Loading

Mês: Agosto 2008

3 de Agosto, 2008 Carlos Esperança

Domingo de Verão (crónica)

Veio quente este primeiro domingo de Agosto com os corpos a aliviarem-se da roupa e dos preconceitos, mais receptivos às hormonas do que aos pios ensinamentos da Igreja.

As praias regurgitam de gente que, adorando o sol, procuram a sombra, divinizando a virtude se entregam ao vício, fazendo a apologia dos bons costumes se dão à relaxação, procurando nos corpos alheios o êxtase que o tacto, a visão e o paladar propiciam.

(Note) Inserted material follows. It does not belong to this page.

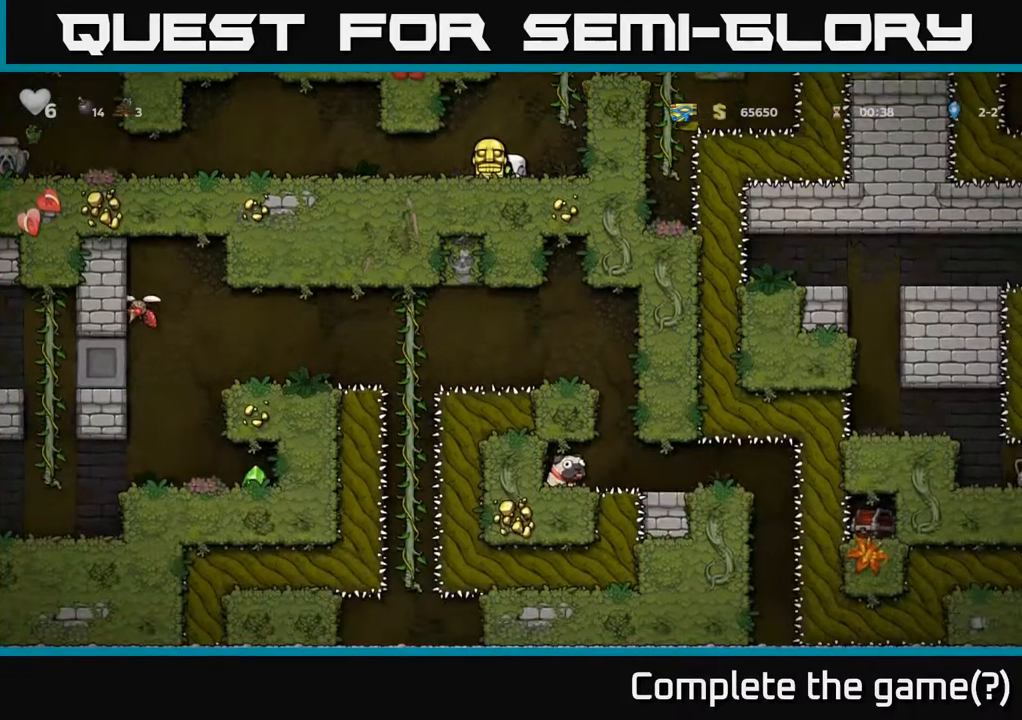
{"buttons": ["DPAD_DOWN"], "left_stick": "center", "right_stick": "center", "events": []}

Não há conselhos pios, homilias devotas, jejuns ou penitências que refreiem a louca sofreguidão do amor, rolando por entre rochas através da areia, corpos fundidos num arrebatamento, línguas sequiosas em busca da transfusão de saliva que, em vez de os aquietar, excita, partindo em busca de outras descobertas e novos fluidos.

Andam os padres um ano inteiro a pregar a castidade, as delícias do Céu e os castigos de Deus e vêm as hormonas, como tsunami fortuito, a ofender a moral e os bons costumes. Ficam as sotainas a apanhar mofo com padres dentro, desertas as sacristias com a água benta a cultivar bactérias e as igrejas abandonadas ou como meros adereços para fotos de casamentos.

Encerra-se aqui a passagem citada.